I found a good explanation about mermaids and the popular culture.
*In Brazil it can be represented by:
Iemanjá, sereia do mar
Iara, sereia dos rios
and also the "Boto" legend has something to do with mermaids.*
Não sei se posso por aqui o link  
http://www.imagick.org.br/zbolemail/Bol05x09/BE09x9.html


----------



## majaaa

ok, thanks so much, I am really interesten in Brasilian culture.


----------



## coolbrowne

*Guigo* is 100% correct 


Guigo said:


> Não deveria ter uma vírgula entre _comadre_ e _pescador_, no primeiro verso?


It's not "Minha comadre pescador..." but "Minha comadre, (o) pescador...". Now, there is no term for "comadre" in English, but that's not a problem here because it is being used as a term of endearment, equivalent to my (female) friend. Another thing: "the siren taking away _somebody_" is an image/alegory for "_somebody_ dying at sea". Hence:
My dear, the fisherman hasn't died
And the siren will remain alone
But if the siren decides to take away your fisherman
Mine will be the first offering [to Iemanjá, the siren]

The storm stirred the seas
And the fisherman *knelt*, filled with faith 
And prayed that _ma'_ _Iemanjá_ not allow
His boat to capsize on the tide 
​I guess this will do for the first two verses. Other colleagues have already clarified other terms. If you need a translation of the rest, allow me to suggest opening a new thread.

Best regards


----------



## majaaa

OK, but whats meaning of offering here?
is he going to die giving the offering(his life) for someone?
or.. i cant understand the sense, the meaning of the offering in this verse


----------



## Vanda

It is part of the rituals to offer some things to the deities. Iemanjá has her special offers. YOu can read about them here:


> oferendas, tais como espelhos, bijuterias, comidas, perfumes e toda sorte de agrados.
> Gifts for Iemanjá usually include flowers and objects of female vanity (perfume, jewelry, combs, lipsticks, mirrors).
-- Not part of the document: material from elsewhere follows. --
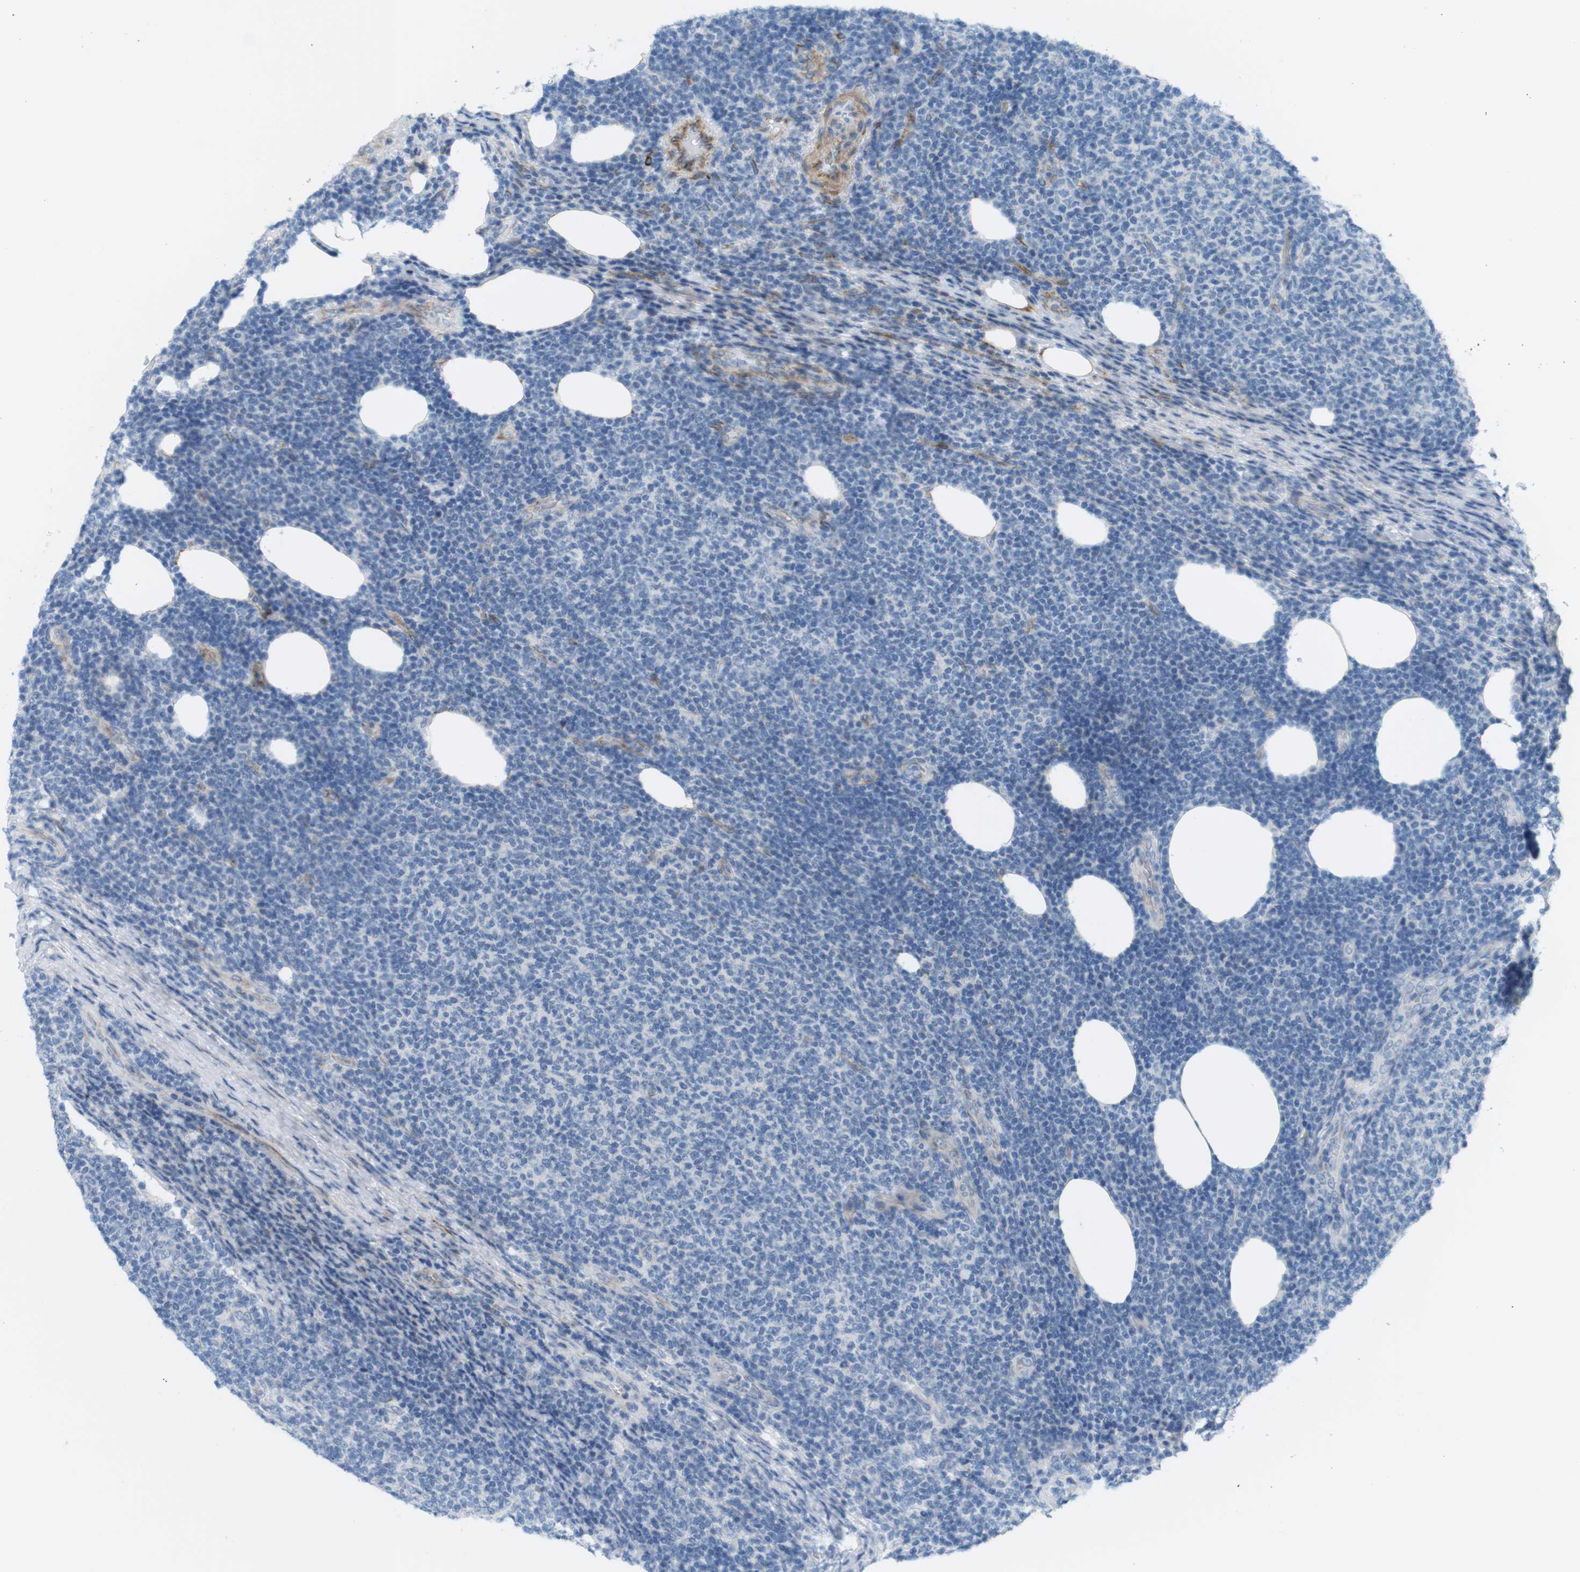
{"staining": {"intensity": "negative", "quantity": "none", "location": "none"}, "tissue": "lymphoma", "cell_type": "Tumor cells", "image_type": "cancer", "snomed": [{"axis": "morphology", "description": "Malignant lymphoma, non-Hodgkin's type, Low grade"}, {"axis": "topography", "description": "Lymph node"}], "caption": "Micrograph shows no significant protein positivity in tumor cells of lymphoma.", "gene": "MYH9", "patient": {"sex": "male", "age": 66}}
These are gathered in large baskets and taken out to the sea by local fishermen.



By the day, about the salutation meaning:
_*Yemojá*, que é saudada como *Odò* (rio) *ìyá* (mãe) pelo povo Egbá, 
_
Odò- rio
ìyá- mãe


----------



## Mapache Baiano

Hello im a mexican capoerista
and the meaning i think they want to show is
that if someone HAS to die to be with the mermeid, he wants to be that man
thats why
Mais si sereia resolve levarse o pescador a primeira oferenda es minha


----------